Prismatic perspectives
The journey toward developing PRISM began more than six years ago, driven by first-hand experiences with the limitations of current diagnostic practices. “Approximately 80 to 85 percent of pancreatic cancer patients are diagnosed in advanced stages, where a cure is no longer an option,” says lead author Appelbaum, who is also an instructor at Harvard Medical School. and radiation oncologist. “This clinical frustration sparked the idea to delve deeper into the vast amount of data available in electronic health records (EHRs).”
The CSAIL group's close collaboration with Appelbaum made it possible to better understand the combined medical and machine learning aspects of the problem, ultimately leading to a much more accurate and transparent model. “The hypothesis was that these records contained hidden clues: subtle signs and symptoms that could act as early warning signs of pancreatic cancer,” he adds. “This guided our use of federated EHR networks in the development of these models, for a scalable approach to deploying risk prediction tools in healthcare.”
Both the PrismNN and PrismLR models analyze EHR data, including patient demographics, diagnoses, medications, and laboratory results, to assess PDAC risk. PrismNN uses artificial neural networks to detect complex patterns in data features such as age, medical history, and laboratory results, generating a risk score for the probability of PDAC. PrismLR uses logistic regression for a simpler analysis, generating a PDAC probability score based on these characteristics. Together, the models provide a comprehensive evaluation of different approaches to predict PDAC risk from the same EHR data.
A key point in gaining doctors' trust, the team notes, is to better understand how models work, known in the field as interpretability. The scientists noted that while logistic regression models are inherently easier to interpret, recent advances have made deep neural networks somewhat more transparent. This helped the team refine the thousands of potentially predictive features derived from a single patient's EHR to approximately 85 critical indicators. These indicators, which include patient age, diabetes diagnosis, and increased frequency of doctor visits, are automatically discovered by the model, but match doctors' understanding of the risk factors associated with pancreatic cancer.
The way to follow
Despite the promise of PRISM models, as with all research, some parts are still a work in progress. The US data alone is the current diet of models, requiring testing and adaptation for global use. The way forward, the team notes, includes expanding the model's applicability to international data sets and integrating additional biomarkers for more refined risk assessment.
“A subsequent goal for us is to facilitate the implementation of the models in routine healthcare settings. The vision is for these models to run seamlessly in the background of healthcare systems, automatically analyzing patient data and alerting doctors to high-risk cases without increasing their workload,” says Jia. “A machine learning model integrated with the EHR system could provide physicians with early alerts for high-risk patients, potentially allowing for interventions long before symptoms manifest. “We look forward to implementing our techniques in the real world to help all people enjoy longer, healthier lives.”

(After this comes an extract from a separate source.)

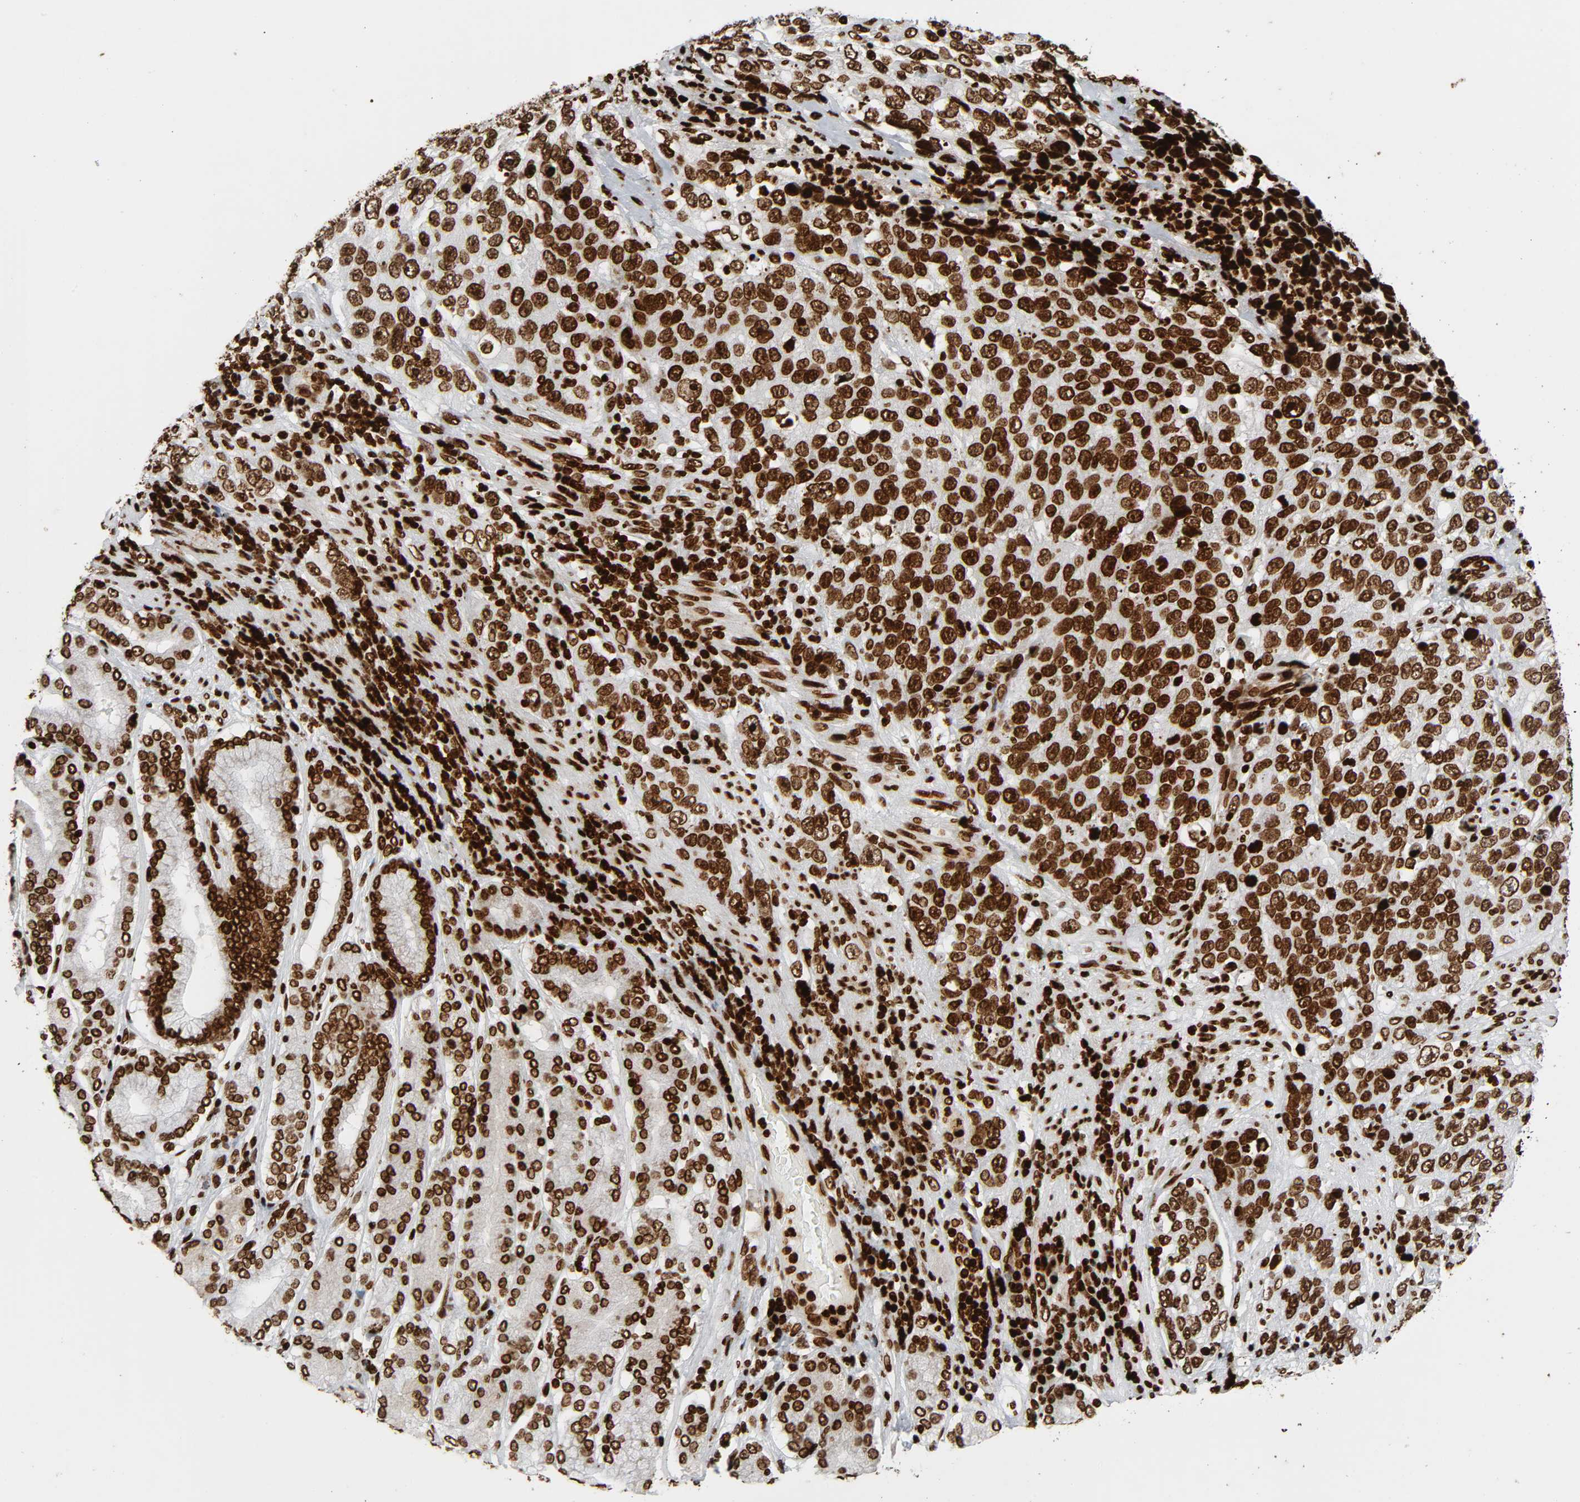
{"staining": {"intensity": "strong", "quantity": ">75%", "location": "nuclear"}, "tissue": "stomach cancer", "cell_type": "Tumor cells", "image_type": "cancer", "snomed": [{"axis": "morphology", "description": "Normal tissue, NOS"}, {"axis": "morphology", "description": "Adenocarcinoma, NOS"}, {"axis": "topography", "description": "Stomach"}], "caption": "A brown stain shows strong nuclear positivity of a protein in human stomach adenocarcinoma tumor cells. The protein is stained brown, and the nuclei are stained in blue (DAB IHC with brightfield microscopy, high magnification).", "gene": "RXRA", "patient": {"sex": "male", "age": 48}}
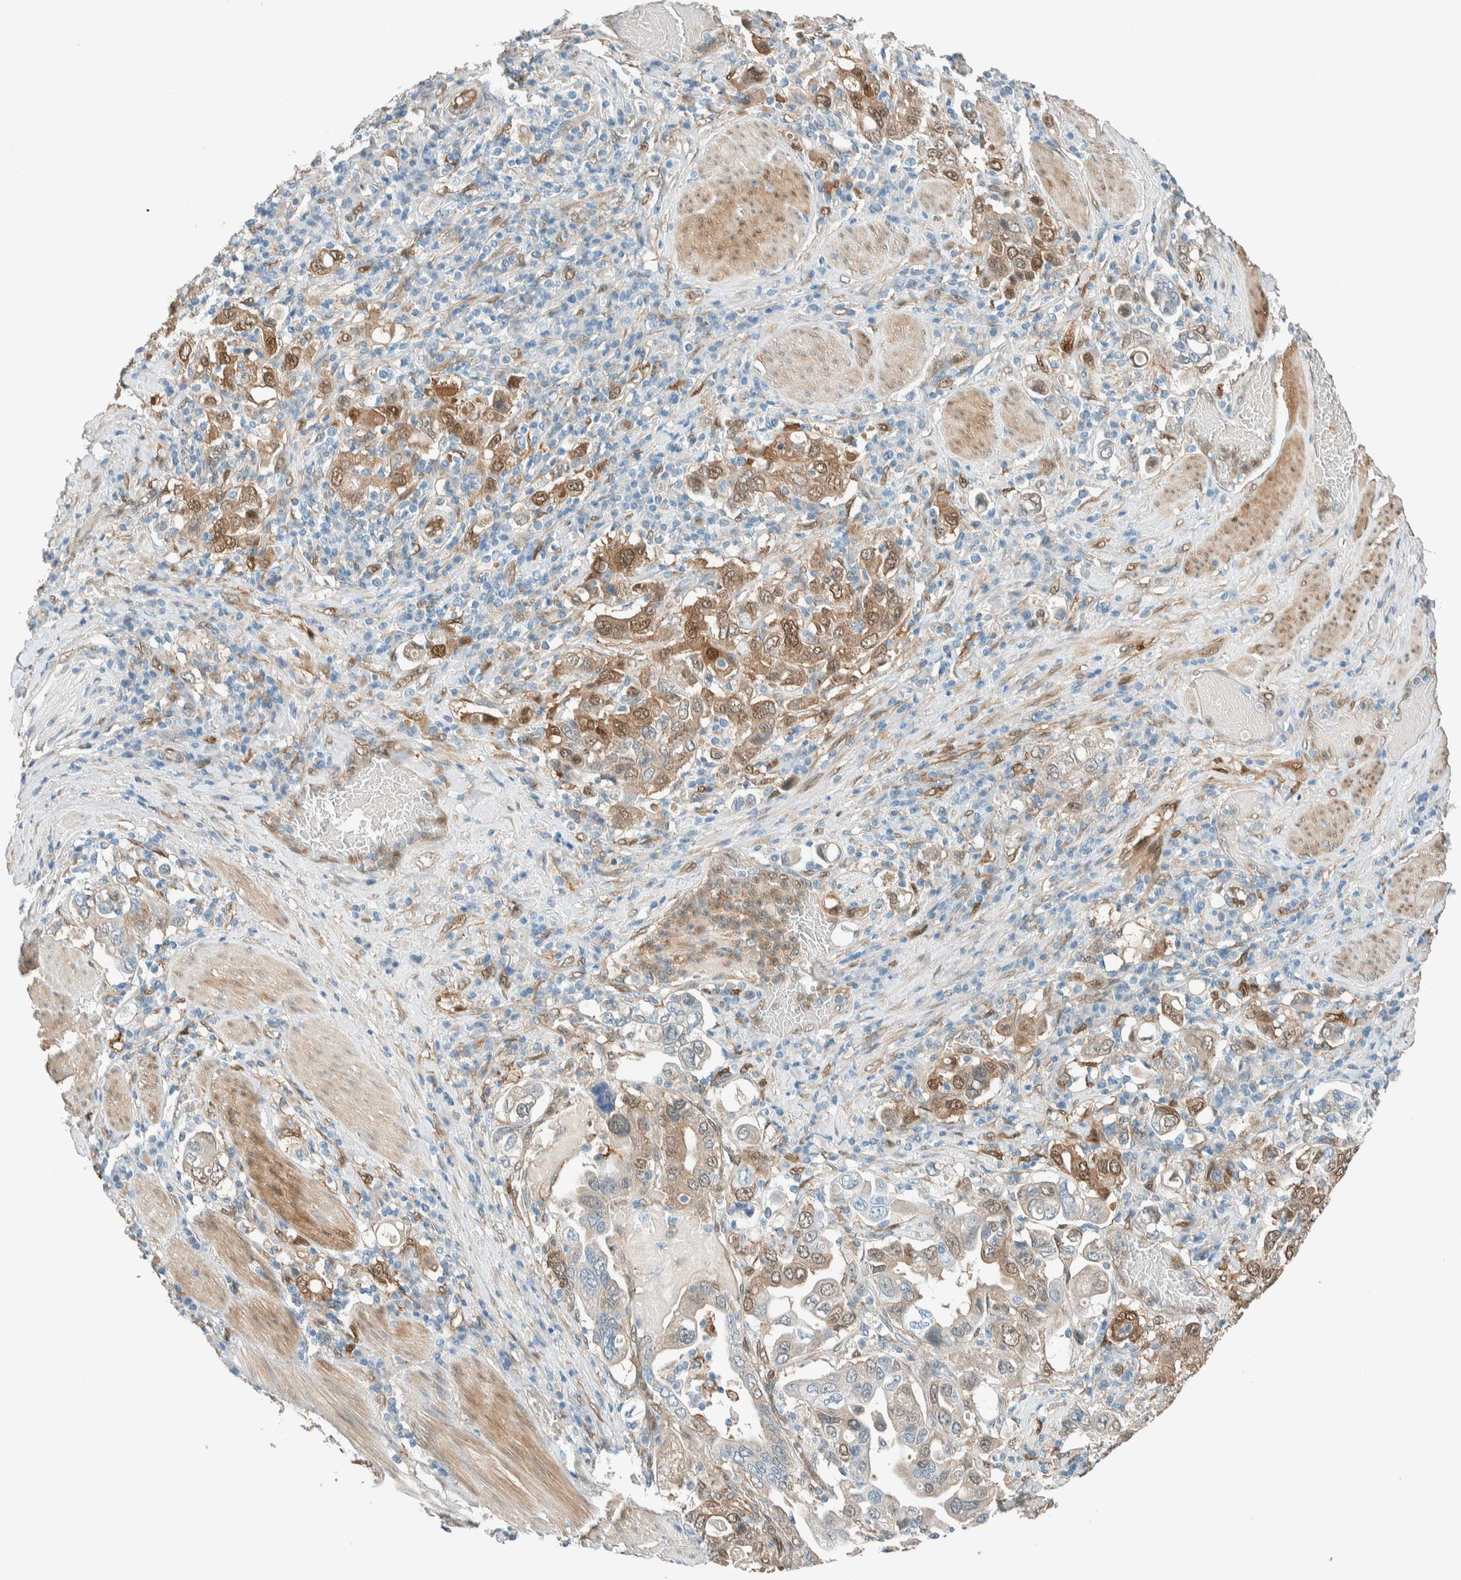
{"staining": {"intensity": "moderate", "quantity": ">75%", "location": "cytoplasmic/membranous,nuclear"}, "tissue": "stomach cancer", "cell_type": "Tumor cells", "image_type": "cancer", "snomed": [{"axis": "morphology", "description": "Adenocarcinoma, NOS"}, {"axis": "topography", "description": "Stomach, upper"}], "caption": "Approximately >75% of tumor cells in human stomach cancer (adenocarcinoma) display moderate cytoplasmic/membranous and nuclear protein staining as visualized by brown immunohistochemical staining.", "gene": "NXN", "patient": {"sex": "male", "age": 62}}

Jia co-wrote the paper with Applebaum and MIT EECS Professor and CSAIL Principal Investigator Martin Rinard, both lead authors of the paper. Researchers on the paper were supported during their time at MIT CSAIL, in part, by the Defense Advanced Research Projects Agency, Boeing, the National Science Foundation, and Aarno Labs. TriNetX provided resources for the project and Prevent Cancer Foundation also supported the team.